Ну да, сестрица наша карьеру сделала весьма неожиданную. Оно-то секретарь при прокуратуре тоже, если разобраться, невеликая птица, но иные связи не в должностях.
— Ему ведь Тимоха и не нужен. Но как опекун…
Он будет иметь права на деньги.
— Молодец, — говорю. — Что понимаешь… и не бойся. Я не настолько мозгами размяк. Упыри… они устойчивые.
Ленке надо будет шепнуть.
Пусть придумает чего. Наверное, всё же мозгами размякать начинаю. А хорохорился-то… какой из меня упырь. Впрочем, приехавший Антоненко уверил, что самый настоящий. Нет, будет он мне тут бумажки пихать на подпись с надеждою, что читать не стану.
Стану.
И обсудить контракт сил хватит. И вообще… я ещё живой.
На этот раз возвращаюсь почти в момент. Раньше такого не было. Какой-то кусок нет-нет да выпадал. А тут вот если и ушло, то буквально пара секунд. Дверь за дознавателем закрывается.
А Савка сидит.
Жует плюшку и радуется, что всё так хорошо сложилось.
Ну да.
Хорошо.
Для кого-то.
Но мне всё это не нравится. Очень не нравится.
— Почему? — интересуется Савка, прихлёбывая остывший чаёк. Причём торопливо так, уже сообразил, что в любой момент отобрать могут, что не для его, Савкиной, персоны нынешняя благодать.

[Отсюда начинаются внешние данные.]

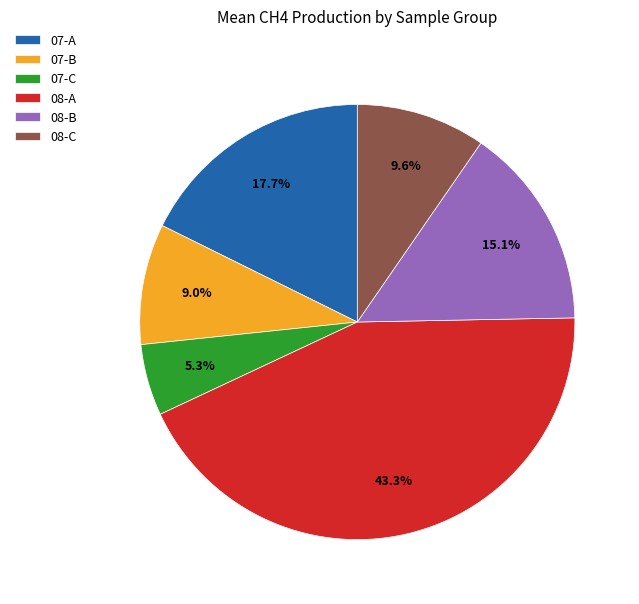

To the nearest percent, what is the difference between the largest and smallest slice percentages?

38%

— Потому что он не спросил о том, что было ночью.
А ведь должен был.
Он же ради происшествия этого и припёрся. А тут чаи, беседы на отвлеченные темы о смысле жизни и иных высоких материях. Чудовища же ночного будто и не было. И сомневаюсь, что господин дознаватель опасался нанести мальчику непоправимую психологическую травму.
Нет…
Дело в ином.
В чём?
Он знал, что случилось? Без Савкиных показаний.
— Он хороший.
— Да просто замечательный, — соглашаюсь с Савкой, сожалея, что привязаны мы к кровати, точнее Савка. Ну и я с ним.
Мне бы бесплотной тенью выйти.
Прогуляться по здешним коридорам в виде призрака. Да и послушать, о чём любезнейший Михаил Иванович беседует с другими свидетелями.

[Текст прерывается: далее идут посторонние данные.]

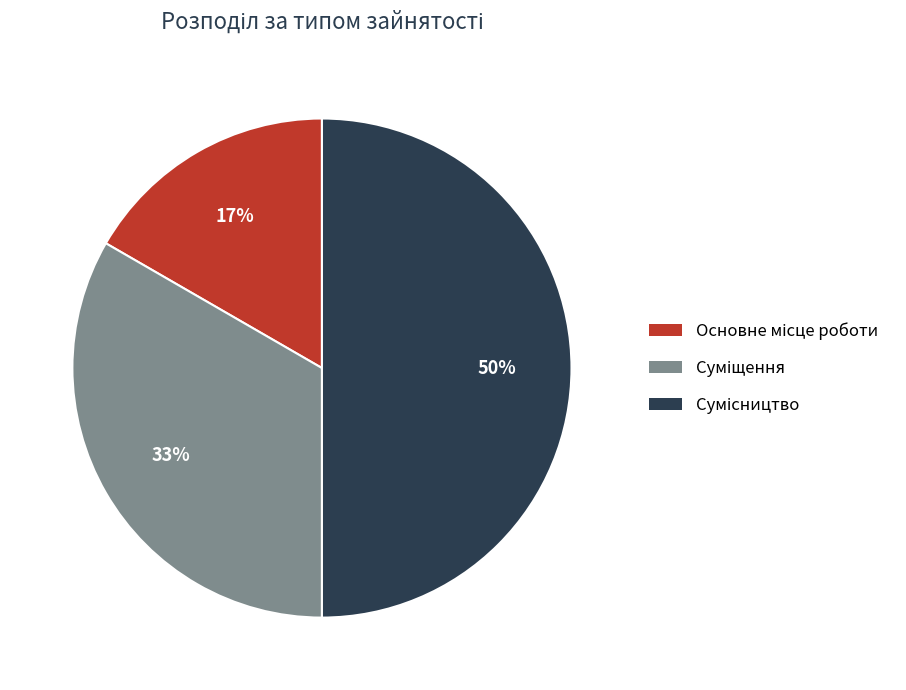

How many slices are in this pie chart?

3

И отзываясь на желание моё, внутри шевельнулось… что-то.
Часть меня?
Такая, которая подалась наружу, готовая покинуть Савкино тело? Это… возможно? Хотя… я ж не пробовал. А если…
Я сосредоточился, подталкивая эту часть. Потихоньку… понемногу.

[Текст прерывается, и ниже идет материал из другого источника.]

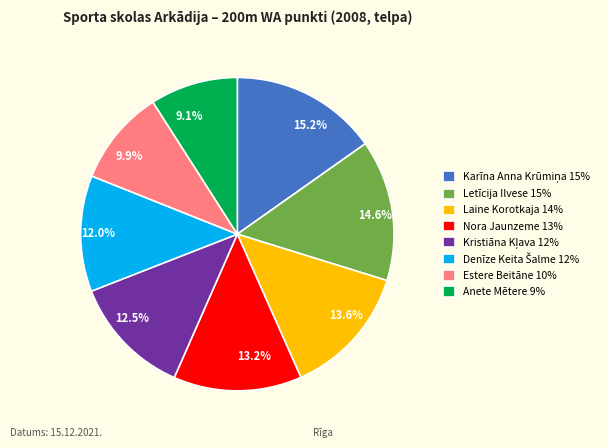

Is there any slice that represents more than half of the pie?

No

— Ой, — Савка поднял руку и растопырил пальцы, над которыми будто дымка собралась. Но вот она обрела плотность и с руки скатилась тень.
Натуральная.
Этакой чёрной каплей, хорошо видимой нами обоими. Она плюхнулась на колени, соскользнула на пол, собираясь и вытягиваясь черным ужом. А потом, извиваясь, споро поползла к двери. Причем сейчас икона, над этой дверью висящая, тень нисколько не смутила.
— Спокойно, — сказал я, потому как Ставке пришлось закрыть рот руками. — Это теперь наша тень. Чувствуешь? Ты с ней связан. И она подчиняется тебе.
Или мне?
— Не кричи. Не будешь?
Савка мотнул головой и поинтересовался, отчего-то шепотом.
— Она нас слушается?
Слушается.
А ещё от нас к тени протянулась тончайшая полупрозрачная нить силы.
— То есть, она теперь домашняя?
Пожалуй что.
— А как?
Если бы я знал. Но я не знал и потому лишь руками развел. Мысленно.
— Наверное, это дар такой, — предположил Савка.
Возможно.
Змея выползла в коридор. И вот теперь я чувствовал, что сил она тянет прилично. Так, надо решать, то ли отправлять дальше, то ли…
— Я категорически протестую! — голос Евдокии Путятичны раздался в голове. — Это… Это недопустимо!
Тень прижалась к стене и растеклась по ней темной лужей, которая впитывала каждый звук.
— Это опасно. Для всех… Если дар мальчика перешёл в активную фазу…
— Вот от вас, Евдокия Путятична, не ожидал этакой косности, — Михаил Иванович был благодушен. — Ладно, простолюдины, но вы-то княжна урождённая. И образование получили отменнейшее… и такие глупости. И вправду верите, что Охотники приманивают тени?
— Я… это просто… но ведь ночью… она же появилась.
— Камень.
— Что?
— Будьте добры отдать камень, который вы или ваш человек припрятали. Где он лежал?
А мужик своё дело знает. Скоренько два плюс два сложил.
— Под кроватью, верно?
— Я… просто…
— Испугались.
— Да.
— Но не настолько, чтобы не позвонить мне.
— Извините.
— Все мы люди, все мы человеки. И не мне осуждать чужие слабости. Вы правильно сделали.
— Надо было сразу. И ничего не трогать.
— Отнюдь, Евдокия Путятична, отнюдь… ваша эскапада наоборот сыграет на руку. Объявим всё несчастным случаем. Скажем, произошёл стихийный прорыв где-нибудь неподалёку… есть подходящее место?